# Super excited (and a bit nervous), mini tour with the boy!



## Yazzoo (3 Nov 2015)

So little man tells me he wants to go further on his bike (he's 7, longest ride so far is 26miles), this weekend we have been invited to an evening event so have decided to cycle there, stop in a hotel over night and cycle home in the morning, total just over 60miles across both days.

I've planned the route on Garmin and the OH is going to ride it there and back tomorrow whilst I'm at work to check there's no nasty surprises.

I am excited, but also scared, it's a long way for such a little one but he's adamant he wants to do it, and for that I'm very proud, he's not normally a very confident little person but he is with his bike, it's nice to see. Saturday morning the boy and I plan on leaving, scheduled a lunch stop just over half way and aim to get to the hotel early afternoon. OH has to work during the morning so will nip over on his own after work and meet us at the hotel. Then we can all ride home together Sunday after a big breakfast(!), with another sandwich stop part way - effectively making the weekend 4 smaller rides (think this is more for my benefit than anyone else!)

Little man has already planned what he's going to wear for the ride and whats going in his little back pack. I've bought him a new little planet x jersey as a surprise to give him for the way home which he'll be super chuffed with*. Got a feeling I'm going to forget something though!
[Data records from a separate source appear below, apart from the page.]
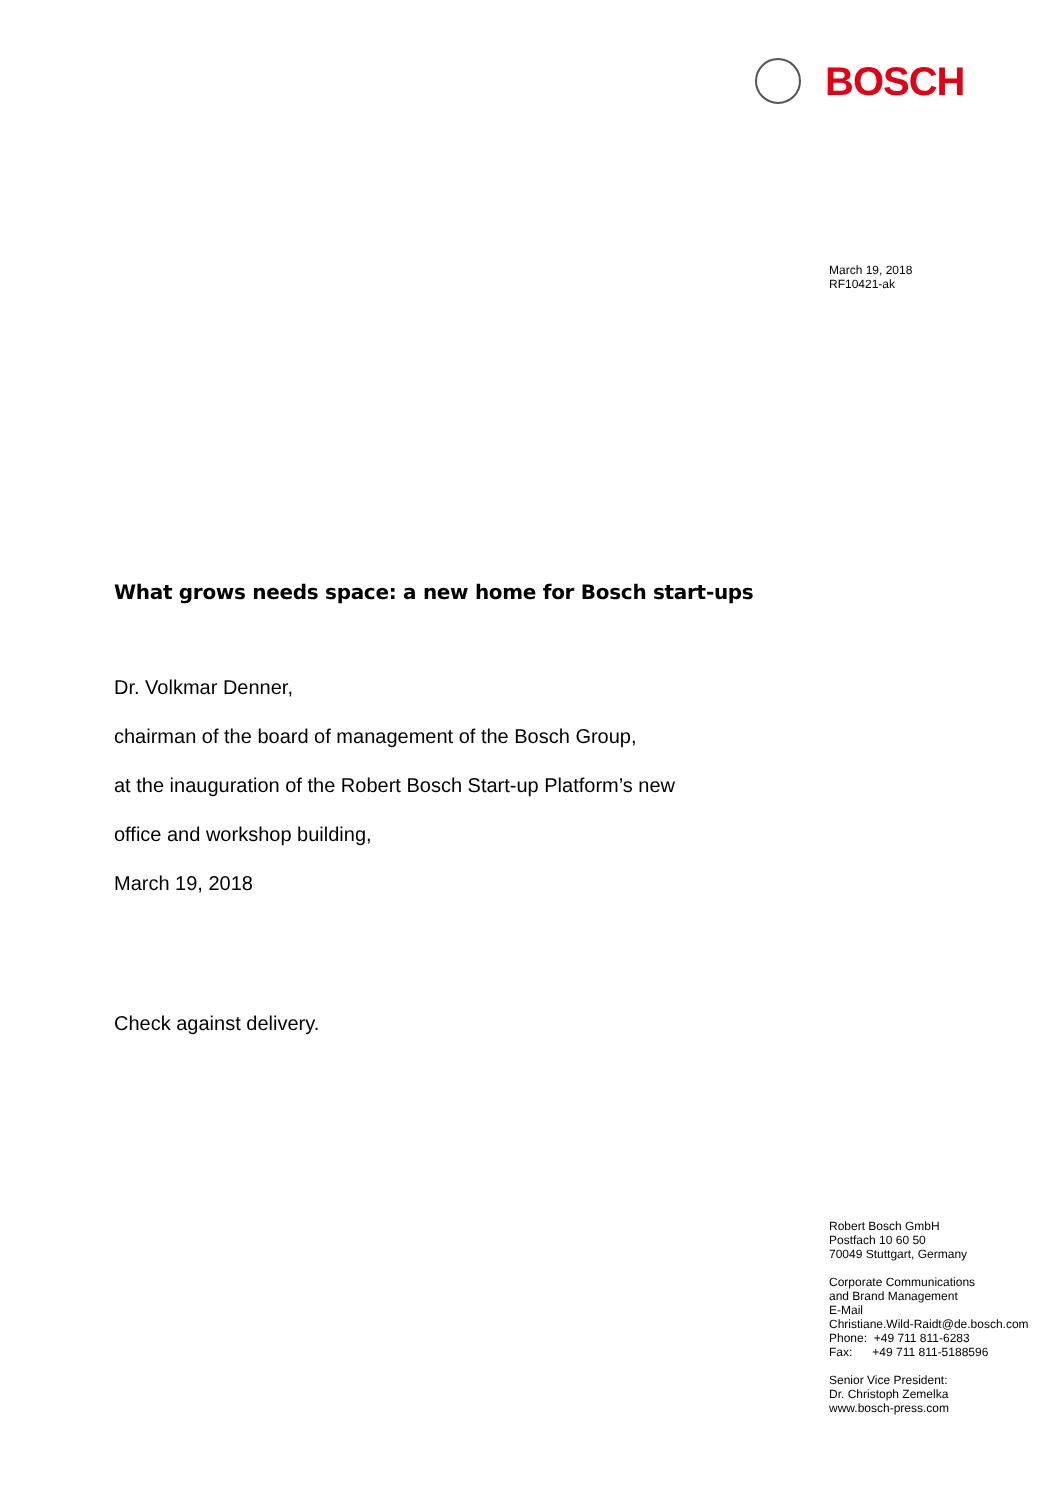BOSCH
March 19, 2018
RF10421-ak
What grows needs space: a new home for Bosch start-ups
Dr. Volkmar Denner,
chairman of the board of management of the Bosch Group,
at the inauguration of the Robert Bosch Start-up Platform’s new
office and workshop building,
March 19, 2018
Check against delivery.
Robert Bosch GmbH
Postfach 10 60 50
70049 Stuttgart, Germany
Corporate Communications
and Brand Management
E-Mail
Christiane.Wild-Raidt@de.bosch.com
Phone: +49 711 811-6283
Fax: +49 711 811-5188596
Senior Vice President:
Dr. Christoph Zemelka
www.bosch-press.com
I've told him we're in no hurry, can go as slow as he likes, stop extra if he wants etc, can even phone grandparents for a lift if he doesn't fancy the ride home, or send OH home early to go get car! But he's adamant he's doing it, we shall see!

Anyway, any tips? Things not to forget? I've just ordered 2 inner tubes for his little roadie when I realised we had used the last one! He's already made a list with lights, pump and chargers etc on.

Cross your fingers the weather is kind to us please!

*stole this idea off a lady on here, can't remember her name though - thank you anyhow!


----------



## Yazzoo (3 Nov 2015)

wasn't sure whether this should go in family or touring? bit of both really!


----------



## Pikey (3 Nov 2015)

Yazzoo said:


> So little man tells me he wants to go further on his bike (he's 7, longest ride so far is 26miles), this weekend we have been invited to an evening event so have decided to cycle there, stop in a hotel over night and cycle home in the morning, total just over 60miles across both days.
> 
> I've planned the route on Garmin and the OH is going to ride it there and back tomorrow whilst I'm at work to check there's no nasty surprises.
> 
> ...



That sounds quality!
Hope it goes well.


----------



## annedonnelly (3 Nov 2015)

Sounds great. Hope the weather is ok for you. Does the hotel have somewhere safe for you to store your bikes?


----------



## Pat "5mph" (3 Nov 2015)

Don't forget some jelly beans for the journey!
Have a fab time, hope the weather stays dry.


----------



## growingvegetables (3 Nov 2015)

Yazzoo said:


> So little man tells me he wants to go further on his bike (he's 7, longest ride so far is 26miles),


Of all the reckless, dangerous, inconsiderate, short-sighted things I have read on this forum, this takes the biscuit. I mean ....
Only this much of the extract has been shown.